节选原文
--------------------

我对爷爷最清晰地记忆莫过于在我六七岁时他给我那两击响亮的耳光,当他挥舞着干巴巴的手掌打过来的时候,我猝不及防,被打趴在地上。当时他坐在炕头上,我站在地上,那时候我也就比爷爷睡的土炕高出一个头来。那天,爷爷把我叫到他跟前,炕沿上放了一把很老的算盘,说要教我打算盘。我心里嘀咕,我都还没上学呢,到时候有老师教呢,你着什么急啊,心里老不乐意了。

爷爷说先学“三遍九”,他先打了一遍示范给我看,配合着手指拨动算珠的动作,嘴里念着:“一打一,二打二,三打三......”当他要我照着他的样子,去拨那算珠的时候,我却一动不动,好像那算盘会咬我的手指似的。他一连说了好几次:“打呀,”我就是不动,失去耐心的爷爷出手了,一个巴掌打在我脸上,我趴在了地上。可气的是,他打我的那只手的无名指是弯弯的,是不能伸直的,打过来时,指头正对着脸,格外的疼!

--------------------

所示数据
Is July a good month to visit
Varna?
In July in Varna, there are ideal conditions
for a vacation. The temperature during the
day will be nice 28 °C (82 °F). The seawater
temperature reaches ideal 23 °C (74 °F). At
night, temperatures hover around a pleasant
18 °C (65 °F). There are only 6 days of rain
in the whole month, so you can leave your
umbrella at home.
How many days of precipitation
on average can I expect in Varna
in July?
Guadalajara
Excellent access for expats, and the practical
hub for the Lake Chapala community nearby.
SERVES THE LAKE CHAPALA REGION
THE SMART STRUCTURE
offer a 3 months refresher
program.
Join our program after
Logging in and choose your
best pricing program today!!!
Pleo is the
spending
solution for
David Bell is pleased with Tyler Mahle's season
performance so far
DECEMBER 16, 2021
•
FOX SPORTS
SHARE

--------------------

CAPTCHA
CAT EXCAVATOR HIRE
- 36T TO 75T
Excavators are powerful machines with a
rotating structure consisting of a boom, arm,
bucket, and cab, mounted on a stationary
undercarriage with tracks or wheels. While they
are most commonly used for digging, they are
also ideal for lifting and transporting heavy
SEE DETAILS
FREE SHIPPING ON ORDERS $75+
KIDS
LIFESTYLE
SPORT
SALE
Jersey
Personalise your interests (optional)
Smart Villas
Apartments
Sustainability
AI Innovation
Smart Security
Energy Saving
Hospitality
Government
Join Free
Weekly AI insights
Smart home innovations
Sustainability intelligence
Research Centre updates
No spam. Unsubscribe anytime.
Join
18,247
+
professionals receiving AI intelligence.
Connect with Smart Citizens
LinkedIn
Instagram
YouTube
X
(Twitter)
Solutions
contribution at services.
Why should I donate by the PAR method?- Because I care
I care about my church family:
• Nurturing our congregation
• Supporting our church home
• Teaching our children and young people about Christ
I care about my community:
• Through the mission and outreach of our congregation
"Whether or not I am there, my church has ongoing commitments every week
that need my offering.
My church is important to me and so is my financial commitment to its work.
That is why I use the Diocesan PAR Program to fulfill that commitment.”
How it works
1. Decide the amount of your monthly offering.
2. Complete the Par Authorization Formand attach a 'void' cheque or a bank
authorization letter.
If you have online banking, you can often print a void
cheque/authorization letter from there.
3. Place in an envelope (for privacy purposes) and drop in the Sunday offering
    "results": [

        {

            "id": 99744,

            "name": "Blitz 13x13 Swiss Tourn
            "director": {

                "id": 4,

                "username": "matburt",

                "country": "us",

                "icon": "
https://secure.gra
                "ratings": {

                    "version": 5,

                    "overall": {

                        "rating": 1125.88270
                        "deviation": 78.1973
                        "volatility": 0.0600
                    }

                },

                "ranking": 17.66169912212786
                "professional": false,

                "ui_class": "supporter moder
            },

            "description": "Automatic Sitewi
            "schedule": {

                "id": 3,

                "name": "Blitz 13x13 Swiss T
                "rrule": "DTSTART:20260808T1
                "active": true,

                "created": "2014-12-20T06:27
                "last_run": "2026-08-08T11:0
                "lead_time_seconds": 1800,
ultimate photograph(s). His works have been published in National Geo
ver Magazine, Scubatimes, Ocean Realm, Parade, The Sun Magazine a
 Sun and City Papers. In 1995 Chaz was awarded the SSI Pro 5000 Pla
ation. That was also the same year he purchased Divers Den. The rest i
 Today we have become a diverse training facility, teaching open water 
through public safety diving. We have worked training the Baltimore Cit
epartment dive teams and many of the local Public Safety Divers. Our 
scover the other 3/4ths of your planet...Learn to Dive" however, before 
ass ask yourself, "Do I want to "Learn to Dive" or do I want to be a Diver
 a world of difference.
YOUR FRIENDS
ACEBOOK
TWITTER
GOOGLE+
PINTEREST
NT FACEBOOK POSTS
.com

--------------------

任务目标
请接着上面那段爷爷教打算盘的回忆往下写，从它停下的地方续起。

预期答案
我从地上爬起来,看看爷爷盛怒的脸,显然他还没有打算放过我的意思,我只好一把鼻涕一把泪地拨弄着那个算盘。两三遍之后我就能自己打了,这时候,爷爷笑了,满怀歉意地摸着我的脑袋说:“鬼子怂,脑袋这么灵,就不愿意学。”

后来我还跟爷爷学会了“九遍九”,在学校里上珠算课已经是在三年级了。记得课堂上,当别的同学跟着老师“一上一,二上二”的时候,我已能噼里啪啦地瞬间打完,看着同学们惊异羡慕的眼神,我真得感谢爷爷那两巴掌!

 

爷爷上过三年私塾,在那样的旧时代,无疑算得上是个文化人了,我总是惊叹于爷爷的超强的记忆力,八十多岁了,依然能把“百家姓”,“三字经”等学堂里学来的国学经典,倒背如流。爷爷也总会给我讲他起初上学时不但贪玩,还逃学,没少挨过教书先生的戒尺,戒尺打在手掌心上火辣辣的疼。

成年后的爷爷有过一段当兵的经历,那不是他自愿的,而是被抓了壮丁,后来当了逃兵。

当逃兵的经历对爷爷来说是刻骨铭心的,那场死里逃生的经历,是他最愿意分享给我们的故事。三十多岁,被抓去了国民党的军队。爷爷说,那时旧军队,真黑暗,当官的层层克扣军饷,当兵的吃不饱肚子,他们新来的还会经常受到老兵的欺负。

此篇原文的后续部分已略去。